課題内容 =
A. 本文に出てくる「STEMdiff™」で始まる名称を、重複を除いてすべて挙げよ。
B. 本文のうち、「併せてこちらもご確認ください」から始まり「n-system.html)」までの部分を、一字も変えずに書き写せ。

ラーニングコーナー
2021/02/05
STEMdiff™ 神経誘導システムを利用したEB法によるhPSC由来NPCの産生
- 用途別細胞培養
STEMdiff™ Neural Induction MediumとSTEMdiff™ SMADi Neural Induction Kit はdefinedな血清フリーの培地であり、ヒト多能性幹細胞(hPSC)からの神経前駆細胞(NPC)産生を効率的・再現性に優れたものとする目的でご使用頂けます。これらの培地は胚様体(EB)、単層培養いずれかをベースとした神経系誘導プロトコールにも対応しています。
併せてこちらもご確認ください。(https://www.stemcell.com/technical-resources/methods-library/cell-culture/ectodermal-cells/neural-cell-culture/obtain-hpsc-derived-npcs-using-an-eb-based-protocol-with-the-stemdiff-neural-induction-system.html)
EB法
STEMdiff™ Neural Induction MediumとSTEMdiff™ SMADi Neural Induction Kit を使用する事により、hPSCの神経ロゼットへの分化効率を大きく向上させることができます。 その後はNPCを高純度で分離するためSTEMdiff™ Neural Rosette Selection Reagentによって神経ロゼットを選択的に乖離します。最初から最後まで分化誘導工程全体を最適化する事により、良好な結果を得ることができます。ここでは、STEMCELL Technologies社のEB法により神経誘導される際の重要なポイントをいくつかご案内致します:
- フィーダー上で増殖させたhPSCを使用して実験をスタートする場合、神経誘導プロトコールに入る前にまずmTeSR™1 (もしくはmTeSR™ Plus)とCorning® Matrigel® hESC-Qualified Matrix (Corning Catalog # 354277)またはVitronectin™-XFを使用したフィーダーフリーのシステムに切り替えることをお勧め致します。

データ =

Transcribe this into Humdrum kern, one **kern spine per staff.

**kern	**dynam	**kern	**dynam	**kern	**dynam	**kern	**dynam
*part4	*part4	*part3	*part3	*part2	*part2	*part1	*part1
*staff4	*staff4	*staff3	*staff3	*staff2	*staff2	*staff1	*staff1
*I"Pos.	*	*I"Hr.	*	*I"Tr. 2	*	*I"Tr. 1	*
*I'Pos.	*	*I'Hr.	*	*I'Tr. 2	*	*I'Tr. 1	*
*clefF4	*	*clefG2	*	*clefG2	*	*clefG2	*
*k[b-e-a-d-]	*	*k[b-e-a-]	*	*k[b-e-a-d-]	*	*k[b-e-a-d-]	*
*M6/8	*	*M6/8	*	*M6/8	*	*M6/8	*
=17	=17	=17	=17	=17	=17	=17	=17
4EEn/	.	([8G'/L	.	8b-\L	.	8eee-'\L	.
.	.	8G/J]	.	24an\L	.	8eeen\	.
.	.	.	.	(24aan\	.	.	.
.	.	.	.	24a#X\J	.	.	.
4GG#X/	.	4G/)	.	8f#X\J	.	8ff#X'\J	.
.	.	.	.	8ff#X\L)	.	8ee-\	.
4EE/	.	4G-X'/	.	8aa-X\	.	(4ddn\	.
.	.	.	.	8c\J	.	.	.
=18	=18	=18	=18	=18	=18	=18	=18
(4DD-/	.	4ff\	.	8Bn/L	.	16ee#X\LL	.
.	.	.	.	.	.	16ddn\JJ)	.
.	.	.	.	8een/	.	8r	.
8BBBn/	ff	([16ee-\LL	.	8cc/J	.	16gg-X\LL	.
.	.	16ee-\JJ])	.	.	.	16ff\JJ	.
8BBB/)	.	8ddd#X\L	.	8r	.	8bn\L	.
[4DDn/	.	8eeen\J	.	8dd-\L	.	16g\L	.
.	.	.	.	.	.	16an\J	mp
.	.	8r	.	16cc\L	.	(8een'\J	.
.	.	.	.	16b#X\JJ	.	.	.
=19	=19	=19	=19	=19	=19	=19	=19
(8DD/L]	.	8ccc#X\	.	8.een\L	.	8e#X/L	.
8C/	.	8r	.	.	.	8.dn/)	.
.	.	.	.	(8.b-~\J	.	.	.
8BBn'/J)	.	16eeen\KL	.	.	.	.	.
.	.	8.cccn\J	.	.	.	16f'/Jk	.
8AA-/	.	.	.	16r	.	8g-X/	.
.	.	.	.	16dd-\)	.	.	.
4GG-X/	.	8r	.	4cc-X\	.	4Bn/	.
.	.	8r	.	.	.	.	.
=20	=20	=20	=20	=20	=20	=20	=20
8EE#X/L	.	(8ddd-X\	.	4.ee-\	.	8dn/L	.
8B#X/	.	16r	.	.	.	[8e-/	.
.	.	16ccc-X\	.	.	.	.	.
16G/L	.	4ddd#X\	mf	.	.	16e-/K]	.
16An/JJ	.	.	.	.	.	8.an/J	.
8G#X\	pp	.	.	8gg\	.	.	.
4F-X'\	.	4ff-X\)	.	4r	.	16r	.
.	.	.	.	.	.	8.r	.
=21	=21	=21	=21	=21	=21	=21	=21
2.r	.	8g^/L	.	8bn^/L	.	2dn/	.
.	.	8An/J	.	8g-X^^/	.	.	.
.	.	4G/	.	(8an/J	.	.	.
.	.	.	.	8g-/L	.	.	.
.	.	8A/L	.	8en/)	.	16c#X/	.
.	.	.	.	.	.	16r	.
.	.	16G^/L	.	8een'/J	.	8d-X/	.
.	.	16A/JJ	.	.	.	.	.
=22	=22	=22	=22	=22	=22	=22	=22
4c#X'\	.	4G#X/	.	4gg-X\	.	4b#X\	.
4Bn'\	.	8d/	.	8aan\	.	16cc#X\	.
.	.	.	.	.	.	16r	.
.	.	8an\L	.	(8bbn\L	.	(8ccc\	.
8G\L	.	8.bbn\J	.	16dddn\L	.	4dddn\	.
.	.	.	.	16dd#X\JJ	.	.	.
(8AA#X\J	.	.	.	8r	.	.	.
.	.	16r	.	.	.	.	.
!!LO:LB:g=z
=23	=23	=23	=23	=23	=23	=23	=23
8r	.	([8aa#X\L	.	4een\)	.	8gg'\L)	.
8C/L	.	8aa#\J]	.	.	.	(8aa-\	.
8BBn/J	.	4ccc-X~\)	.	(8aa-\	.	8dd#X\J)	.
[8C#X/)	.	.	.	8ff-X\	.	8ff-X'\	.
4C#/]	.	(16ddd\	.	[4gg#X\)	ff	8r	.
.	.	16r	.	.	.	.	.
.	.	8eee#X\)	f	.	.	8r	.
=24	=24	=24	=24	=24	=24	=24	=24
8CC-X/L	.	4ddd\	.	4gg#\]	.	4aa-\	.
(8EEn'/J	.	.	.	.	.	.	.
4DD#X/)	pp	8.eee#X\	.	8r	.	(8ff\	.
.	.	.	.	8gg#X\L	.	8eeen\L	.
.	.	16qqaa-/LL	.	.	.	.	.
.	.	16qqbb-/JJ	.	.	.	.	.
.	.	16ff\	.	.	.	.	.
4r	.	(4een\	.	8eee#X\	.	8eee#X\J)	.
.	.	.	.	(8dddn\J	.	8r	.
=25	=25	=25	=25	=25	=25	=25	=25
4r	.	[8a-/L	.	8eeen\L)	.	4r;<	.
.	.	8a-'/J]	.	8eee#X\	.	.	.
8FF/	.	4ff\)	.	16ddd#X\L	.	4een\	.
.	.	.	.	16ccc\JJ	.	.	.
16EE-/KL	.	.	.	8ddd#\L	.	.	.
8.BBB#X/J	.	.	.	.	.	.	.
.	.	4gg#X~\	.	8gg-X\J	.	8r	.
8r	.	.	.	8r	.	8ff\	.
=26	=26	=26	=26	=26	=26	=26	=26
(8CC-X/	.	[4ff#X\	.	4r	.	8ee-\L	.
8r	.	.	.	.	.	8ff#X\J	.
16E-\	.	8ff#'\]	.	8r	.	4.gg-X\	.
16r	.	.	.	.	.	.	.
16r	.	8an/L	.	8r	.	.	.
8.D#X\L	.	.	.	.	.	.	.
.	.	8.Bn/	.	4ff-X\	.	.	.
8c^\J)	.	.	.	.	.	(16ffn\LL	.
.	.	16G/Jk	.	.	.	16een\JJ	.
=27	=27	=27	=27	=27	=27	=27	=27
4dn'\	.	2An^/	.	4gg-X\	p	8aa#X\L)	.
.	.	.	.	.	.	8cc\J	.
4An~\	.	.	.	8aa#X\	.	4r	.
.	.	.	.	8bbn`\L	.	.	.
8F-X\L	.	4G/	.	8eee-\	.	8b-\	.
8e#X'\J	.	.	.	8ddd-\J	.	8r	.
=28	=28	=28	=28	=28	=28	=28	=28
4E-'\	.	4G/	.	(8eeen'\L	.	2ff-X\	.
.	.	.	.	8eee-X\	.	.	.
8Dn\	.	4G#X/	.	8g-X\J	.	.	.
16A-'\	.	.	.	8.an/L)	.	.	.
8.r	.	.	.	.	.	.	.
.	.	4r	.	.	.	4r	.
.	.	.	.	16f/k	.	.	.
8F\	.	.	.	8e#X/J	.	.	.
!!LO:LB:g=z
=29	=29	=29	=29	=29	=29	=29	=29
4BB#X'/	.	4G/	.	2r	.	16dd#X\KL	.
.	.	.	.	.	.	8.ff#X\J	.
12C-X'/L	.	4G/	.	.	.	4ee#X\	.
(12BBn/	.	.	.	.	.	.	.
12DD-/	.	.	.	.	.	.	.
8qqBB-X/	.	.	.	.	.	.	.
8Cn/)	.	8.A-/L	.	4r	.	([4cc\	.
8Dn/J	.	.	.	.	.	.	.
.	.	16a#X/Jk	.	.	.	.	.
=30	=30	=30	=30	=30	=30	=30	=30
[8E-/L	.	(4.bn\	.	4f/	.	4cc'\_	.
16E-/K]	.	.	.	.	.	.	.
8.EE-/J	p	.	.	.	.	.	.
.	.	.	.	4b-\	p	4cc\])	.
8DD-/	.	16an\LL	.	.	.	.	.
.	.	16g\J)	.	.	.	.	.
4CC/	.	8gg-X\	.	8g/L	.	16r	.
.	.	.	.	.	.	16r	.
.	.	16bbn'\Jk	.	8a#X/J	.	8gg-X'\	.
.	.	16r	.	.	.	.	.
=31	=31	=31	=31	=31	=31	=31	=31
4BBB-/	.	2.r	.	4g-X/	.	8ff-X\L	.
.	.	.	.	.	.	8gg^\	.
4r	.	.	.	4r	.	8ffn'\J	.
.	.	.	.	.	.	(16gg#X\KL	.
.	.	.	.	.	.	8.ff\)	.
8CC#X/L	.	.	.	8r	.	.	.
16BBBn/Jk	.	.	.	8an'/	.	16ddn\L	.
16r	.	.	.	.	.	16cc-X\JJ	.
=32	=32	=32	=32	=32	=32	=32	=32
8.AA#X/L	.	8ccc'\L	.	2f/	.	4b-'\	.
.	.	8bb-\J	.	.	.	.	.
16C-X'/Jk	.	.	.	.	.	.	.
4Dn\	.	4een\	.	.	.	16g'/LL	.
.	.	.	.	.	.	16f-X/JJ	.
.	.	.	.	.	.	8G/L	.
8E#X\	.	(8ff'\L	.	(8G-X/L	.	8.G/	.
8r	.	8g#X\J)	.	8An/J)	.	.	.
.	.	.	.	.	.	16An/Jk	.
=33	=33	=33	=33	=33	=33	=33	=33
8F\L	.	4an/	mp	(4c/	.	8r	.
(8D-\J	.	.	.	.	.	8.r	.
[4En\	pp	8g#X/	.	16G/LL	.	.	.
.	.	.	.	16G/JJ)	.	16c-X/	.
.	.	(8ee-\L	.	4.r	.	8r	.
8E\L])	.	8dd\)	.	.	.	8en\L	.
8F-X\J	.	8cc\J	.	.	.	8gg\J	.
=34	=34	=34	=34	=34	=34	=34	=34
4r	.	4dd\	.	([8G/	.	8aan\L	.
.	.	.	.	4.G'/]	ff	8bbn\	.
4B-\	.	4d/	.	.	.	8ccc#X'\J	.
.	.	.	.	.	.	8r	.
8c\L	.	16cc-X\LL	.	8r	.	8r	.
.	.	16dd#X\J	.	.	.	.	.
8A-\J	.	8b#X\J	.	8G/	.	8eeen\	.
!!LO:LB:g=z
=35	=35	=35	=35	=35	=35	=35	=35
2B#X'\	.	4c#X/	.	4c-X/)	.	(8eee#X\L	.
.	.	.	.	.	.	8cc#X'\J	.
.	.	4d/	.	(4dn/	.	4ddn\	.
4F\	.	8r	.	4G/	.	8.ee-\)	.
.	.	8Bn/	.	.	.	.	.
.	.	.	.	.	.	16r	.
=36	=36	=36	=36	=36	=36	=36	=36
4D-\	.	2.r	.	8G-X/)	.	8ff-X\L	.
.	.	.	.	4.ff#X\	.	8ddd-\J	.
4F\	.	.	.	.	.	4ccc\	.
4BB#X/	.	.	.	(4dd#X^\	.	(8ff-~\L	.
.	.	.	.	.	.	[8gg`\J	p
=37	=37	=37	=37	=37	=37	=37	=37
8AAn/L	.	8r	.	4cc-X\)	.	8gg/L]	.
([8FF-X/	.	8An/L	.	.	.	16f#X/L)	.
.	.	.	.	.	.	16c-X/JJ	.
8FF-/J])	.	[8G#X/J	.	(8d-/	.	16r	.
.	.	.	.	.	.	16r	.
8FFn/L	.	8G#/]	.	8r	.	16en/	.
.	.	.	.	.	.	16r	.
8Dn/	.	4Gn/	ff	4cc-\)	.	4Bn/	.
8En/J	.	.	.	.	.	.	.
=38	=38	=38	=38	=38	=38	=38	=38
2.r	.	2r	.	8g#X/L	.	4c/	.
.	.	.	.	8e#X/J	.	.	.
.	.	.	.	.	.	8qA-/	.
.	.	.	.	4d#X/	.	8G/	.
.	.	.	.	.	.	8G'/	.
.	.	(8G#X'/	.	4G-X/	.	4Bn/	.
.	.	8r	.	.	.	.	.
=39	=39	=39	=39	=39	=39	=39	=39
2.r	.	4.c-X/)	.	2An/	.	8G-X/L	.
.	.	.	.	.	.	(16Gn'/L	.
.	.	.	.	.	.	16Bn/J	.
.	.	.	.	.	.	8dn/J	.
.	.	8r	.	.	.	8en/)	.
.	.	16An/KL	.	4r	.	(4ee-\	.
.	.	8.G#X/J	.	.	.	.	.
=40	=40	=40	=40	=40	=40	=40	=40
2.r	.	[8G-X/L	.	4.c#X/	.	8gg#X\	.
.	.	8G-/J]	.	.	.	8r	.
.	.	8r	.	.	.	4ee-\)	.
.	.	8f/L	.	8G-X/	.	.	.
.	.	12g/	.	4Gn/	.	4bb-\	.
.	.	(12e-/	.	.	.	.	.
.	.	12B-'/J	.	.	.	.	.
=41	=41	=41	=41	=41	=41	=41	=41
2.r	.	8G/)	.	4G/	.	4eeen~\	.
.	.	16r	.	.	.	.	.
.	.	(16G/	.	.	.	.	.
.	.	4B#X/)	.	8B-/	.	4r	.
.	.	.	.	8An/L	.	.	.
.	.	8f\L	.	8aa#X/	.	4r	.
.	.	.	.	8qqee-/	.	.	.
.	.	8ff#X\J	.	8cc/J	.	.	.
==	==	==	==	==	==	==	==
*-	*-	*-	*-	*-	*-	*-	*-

解答一覧 =
A.
STEMdiff™ 神経誘導システム
STEMdiff™ Neural Induction Medium
STEMdiff™ SMADi Neural Induction Kit
STEMdiff™ Neural Rosette Selection Reagent

B.
併せてこちらもご確認ください。(https://www.stemcell.com/technical-resources/methods-library/cell-culture/ectodermal-cells/neural-cell-culture/obtain-hpsc-derived-npcs-using-an-eb-based-protocol-with-the-stemdiff-neural-induction-system.html)